Exercise instructions: Among the entries below, find the lines holding "ResERWHDLCSwch" and copy them.

※ ※ ※

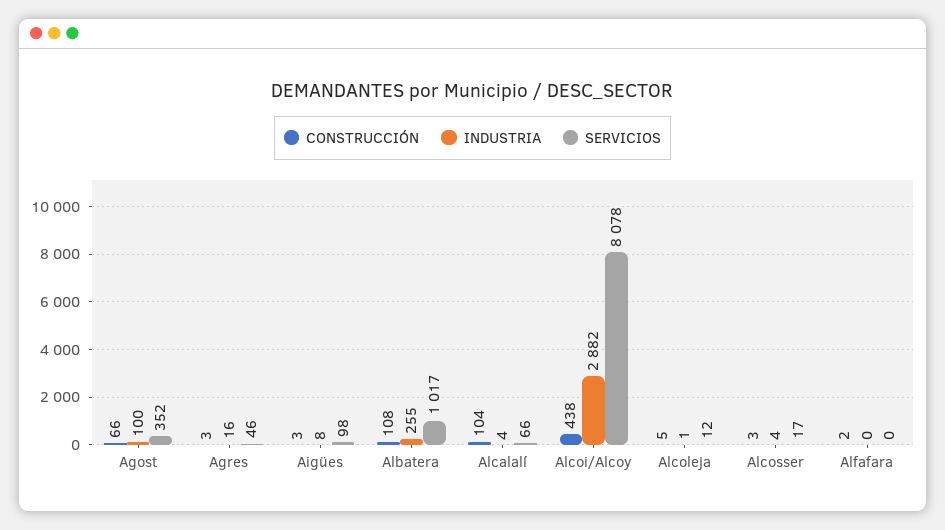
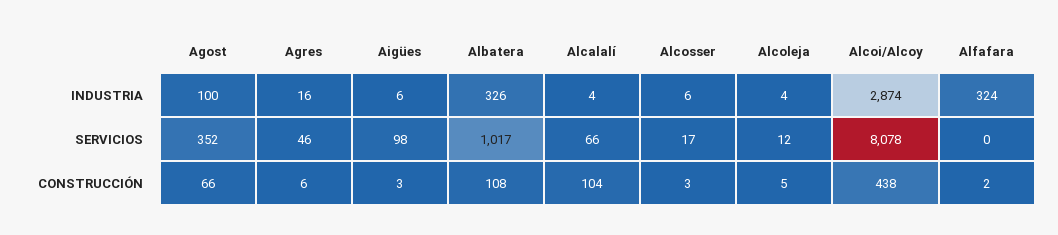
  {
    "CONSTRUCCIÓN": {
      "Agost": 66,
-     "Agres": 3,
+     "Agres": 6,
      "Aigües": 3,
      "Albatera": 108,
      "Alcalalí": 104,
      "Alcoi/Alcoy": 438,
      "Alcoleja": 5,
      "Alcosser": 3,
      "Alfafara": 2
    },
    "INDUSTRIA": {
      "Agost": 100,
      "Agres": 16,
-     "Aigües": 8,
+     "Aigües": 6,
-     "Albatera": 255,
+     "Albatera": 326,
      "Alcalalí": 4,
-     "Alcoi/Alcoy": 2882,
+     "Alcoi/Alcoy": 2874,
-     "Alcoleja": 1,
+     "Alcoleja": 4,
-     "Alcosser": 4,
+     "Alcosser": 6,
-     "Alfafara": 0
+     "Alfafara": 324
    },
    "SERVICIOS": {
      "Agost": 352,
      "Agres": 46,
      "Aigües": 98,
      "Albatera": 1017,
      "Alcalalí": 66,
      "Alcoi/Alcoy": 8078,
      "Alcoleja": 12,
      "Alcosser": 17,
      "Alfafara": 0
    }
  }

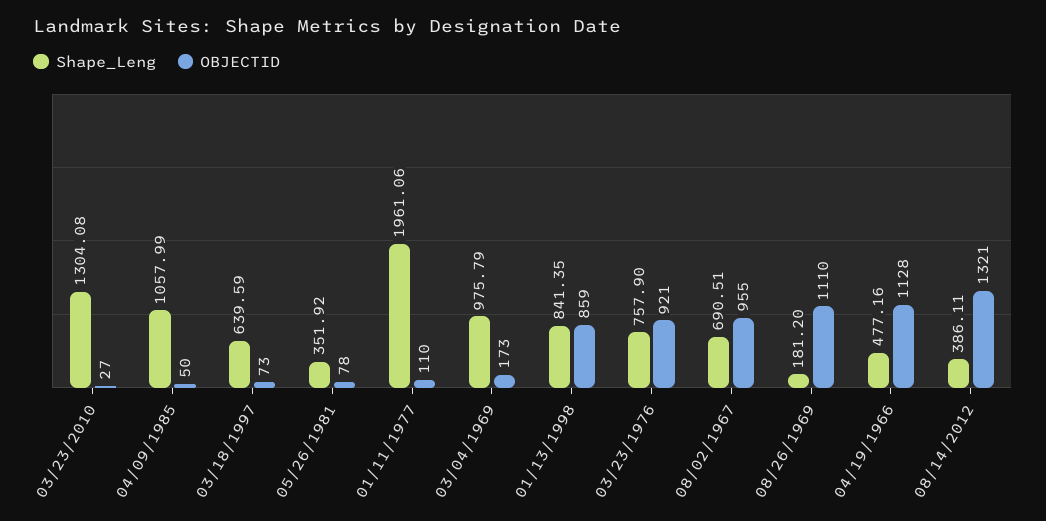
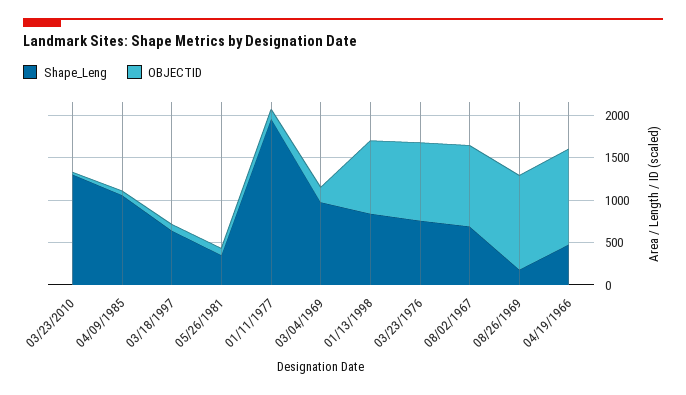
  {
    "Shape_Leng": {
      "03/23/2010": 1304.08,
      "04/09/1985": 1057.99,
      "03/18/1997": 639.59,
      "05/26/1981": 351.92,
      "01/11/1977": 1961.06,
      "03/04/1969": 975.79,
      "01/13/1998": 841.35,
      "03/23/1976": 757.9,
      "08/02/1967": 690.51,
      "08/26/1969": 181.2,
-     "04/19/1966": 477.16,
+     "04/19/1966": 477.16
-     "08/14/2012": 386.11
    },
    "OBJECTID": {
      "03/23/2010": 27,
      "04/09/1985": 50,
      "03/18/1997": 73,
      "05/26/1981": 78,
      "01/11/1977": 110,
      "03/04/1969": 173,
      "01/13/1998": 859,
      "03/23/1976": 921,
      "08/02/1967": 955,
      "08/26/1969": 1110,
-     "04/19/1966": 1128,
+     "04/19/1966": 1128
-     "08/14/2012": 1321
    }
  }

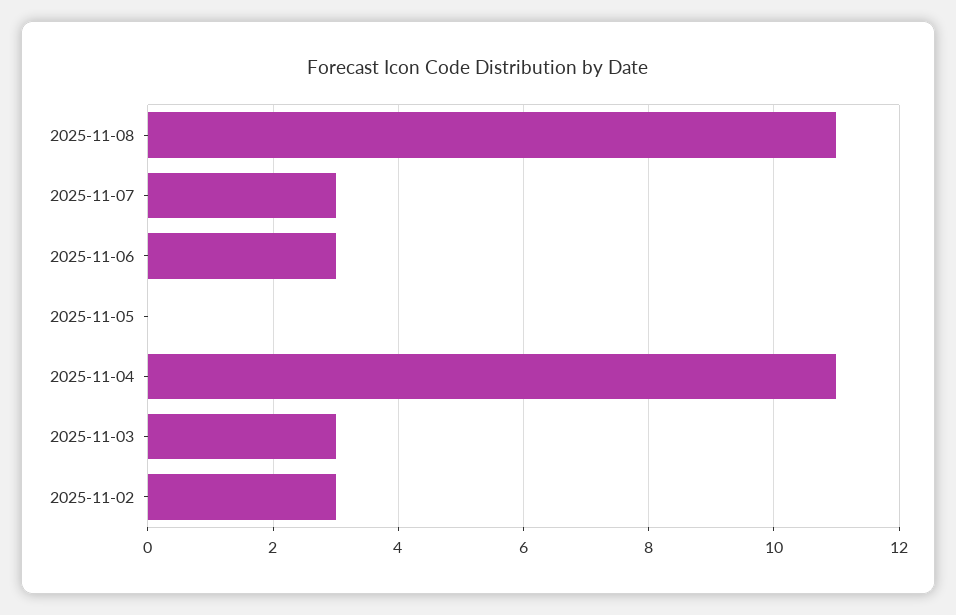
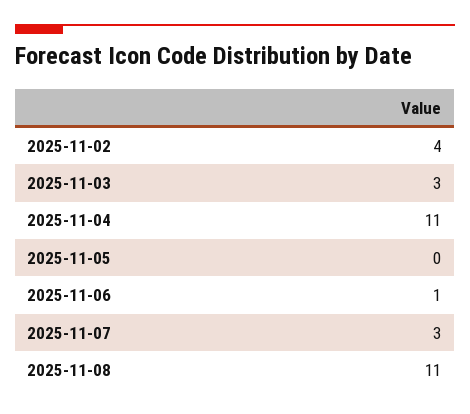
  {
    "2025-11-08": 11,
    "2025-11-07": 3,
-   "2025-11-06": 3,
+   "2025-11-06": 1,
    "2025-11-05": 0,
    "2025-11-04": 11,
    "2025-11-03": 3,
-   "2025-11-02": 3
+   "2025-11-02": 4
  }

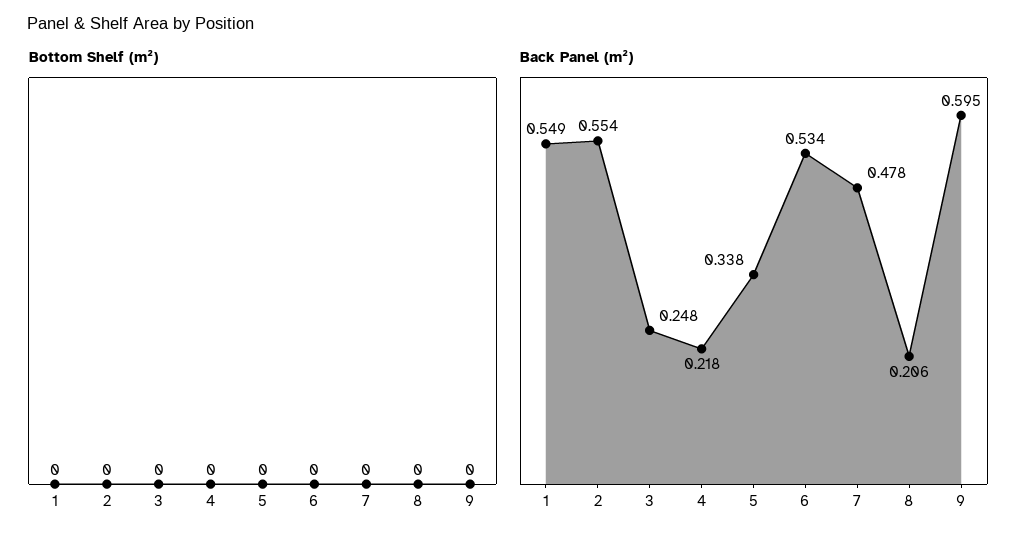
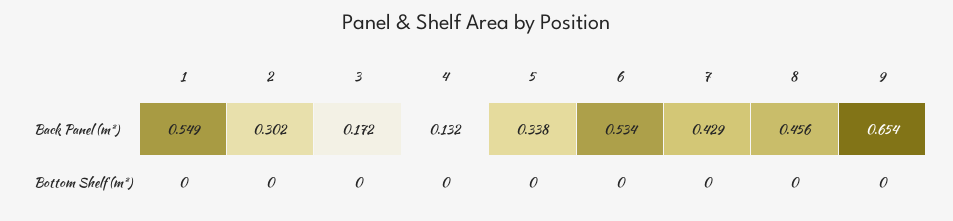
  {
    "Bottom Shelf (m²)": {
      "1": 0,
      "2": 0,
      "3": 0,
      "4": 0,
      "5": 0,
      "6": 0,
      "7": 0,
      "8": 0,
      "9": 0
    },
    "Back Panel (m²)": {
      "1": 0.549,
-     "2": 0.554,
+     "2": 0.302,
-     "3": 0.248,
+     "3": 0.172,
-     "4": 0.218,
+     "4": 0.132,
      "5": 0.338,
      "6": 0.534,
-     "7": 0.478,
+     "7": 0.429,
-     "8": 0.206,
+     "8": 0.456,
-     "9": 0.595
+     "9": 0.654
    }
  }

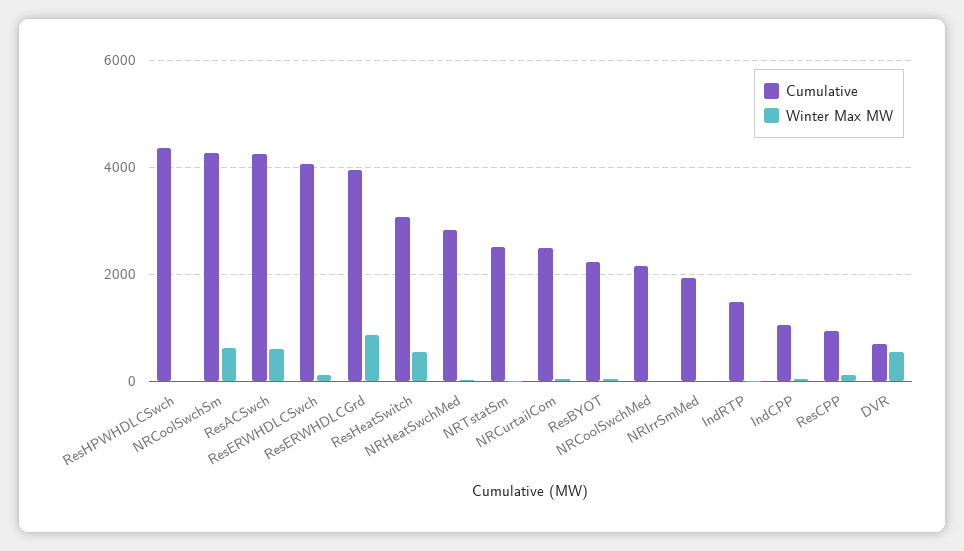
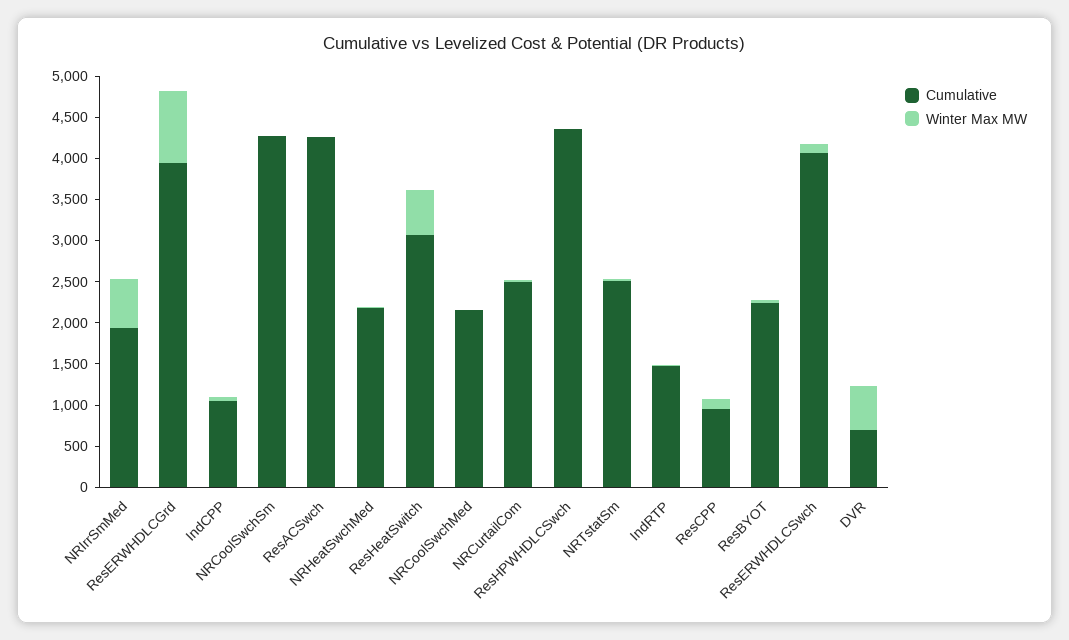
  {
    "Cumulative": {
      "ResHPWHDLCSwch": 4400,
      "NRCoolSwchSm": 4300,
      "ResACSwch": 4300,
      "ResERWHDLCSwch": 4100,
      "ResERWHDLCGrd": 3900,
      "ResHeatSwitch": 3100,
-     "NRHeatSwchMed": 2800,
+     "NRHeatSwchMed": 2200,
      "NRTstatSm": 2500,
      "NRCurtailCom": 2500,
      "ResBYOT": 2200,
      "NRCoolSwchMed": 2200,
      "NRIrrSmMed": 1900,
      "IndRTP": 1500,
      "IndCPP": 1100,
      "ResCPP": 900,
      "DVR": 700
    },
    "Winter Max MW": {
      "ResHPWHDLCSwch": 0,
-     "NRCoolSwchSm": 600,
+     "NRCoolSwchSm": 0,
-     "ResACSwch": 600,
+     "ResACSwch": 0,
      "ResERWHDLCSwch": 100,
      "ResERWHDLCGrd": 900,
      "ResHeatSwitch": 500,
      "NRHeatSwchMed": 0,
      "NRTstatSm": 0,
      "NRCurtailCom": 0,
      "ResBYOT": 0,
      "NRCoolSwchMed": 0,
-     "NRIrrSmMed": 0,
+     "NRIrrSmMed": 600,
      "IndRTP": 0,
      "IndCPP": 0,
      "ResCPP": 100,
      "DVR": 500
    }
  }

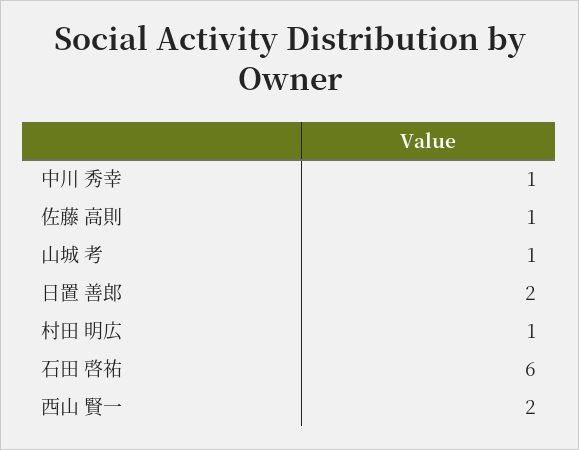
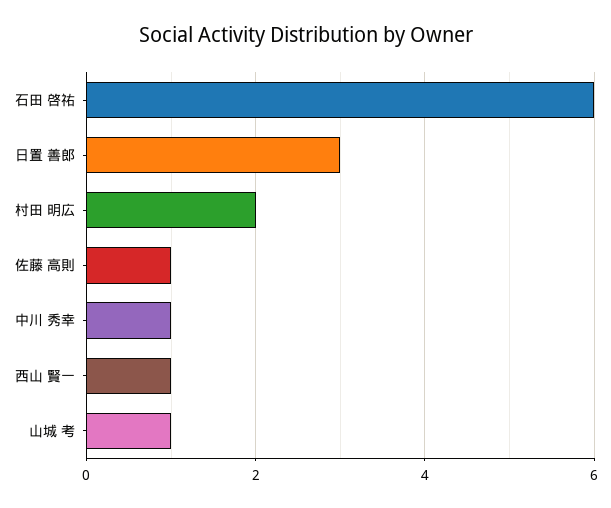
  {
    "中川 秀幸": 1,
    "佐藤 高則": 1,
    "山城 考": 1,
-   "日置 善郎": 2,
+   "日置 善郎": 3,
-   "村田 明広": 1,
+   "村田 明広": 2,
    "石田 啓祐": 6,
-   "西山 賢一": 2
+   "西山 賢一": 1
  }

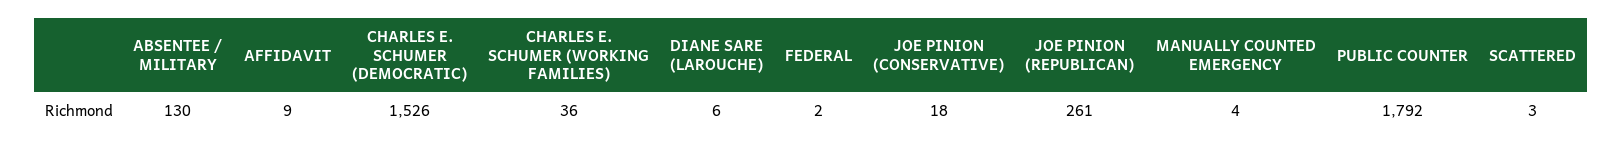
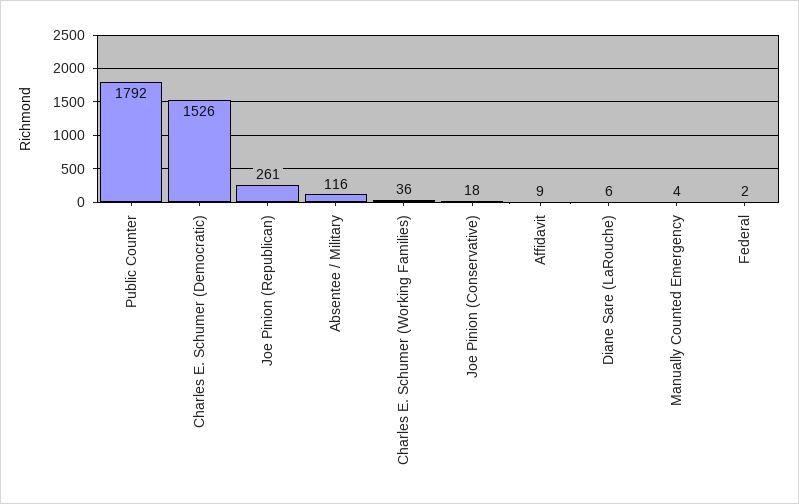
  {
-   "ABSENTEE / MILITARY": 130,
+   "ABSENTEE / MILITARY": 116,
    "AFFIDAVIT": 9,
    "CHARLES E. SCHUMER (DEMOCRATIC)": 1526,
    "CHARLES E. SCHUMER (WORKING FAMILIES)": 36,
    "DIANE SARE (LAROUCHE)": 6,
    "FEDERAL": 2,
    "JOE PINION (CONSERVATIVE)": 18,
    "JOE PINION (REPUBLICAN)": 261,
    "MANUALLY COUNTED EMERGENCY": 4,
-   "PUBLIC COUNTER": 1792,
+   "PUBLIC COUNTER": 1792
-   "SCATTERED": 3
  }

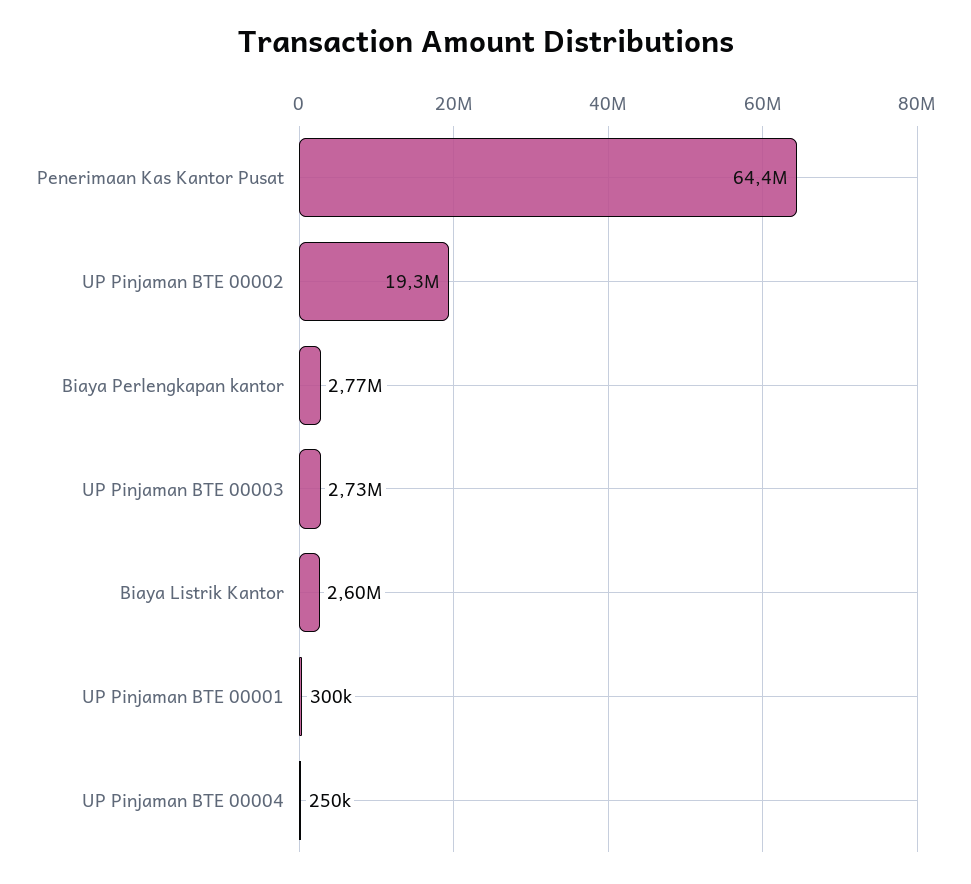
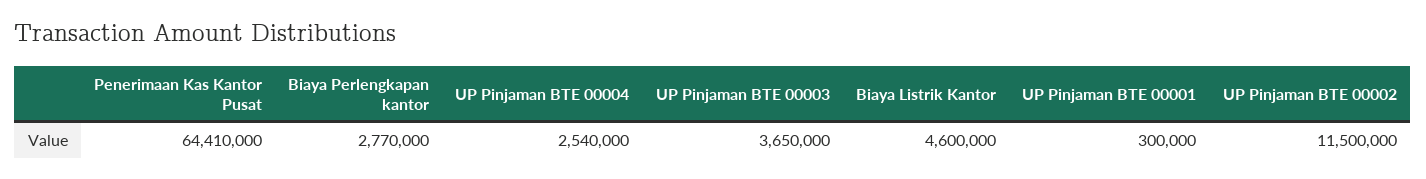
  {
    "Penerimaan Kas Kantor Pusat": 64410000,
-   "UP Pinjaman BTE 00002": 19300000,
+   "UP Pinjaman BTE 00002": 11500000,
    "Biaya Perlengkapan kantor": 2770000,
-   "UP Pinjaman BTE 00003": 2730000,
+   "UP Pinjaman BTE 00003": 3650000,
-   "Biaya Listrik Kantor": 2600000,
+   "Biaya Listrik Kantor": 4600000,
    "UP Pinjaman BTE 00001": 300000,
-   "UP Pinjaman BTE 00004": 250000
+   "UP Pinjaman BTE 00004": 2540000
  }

※ ※ ※

Result of this exercise:
      "ResERWHDLCSwch": 4100,
      "ResERWHDLCSwch": 100,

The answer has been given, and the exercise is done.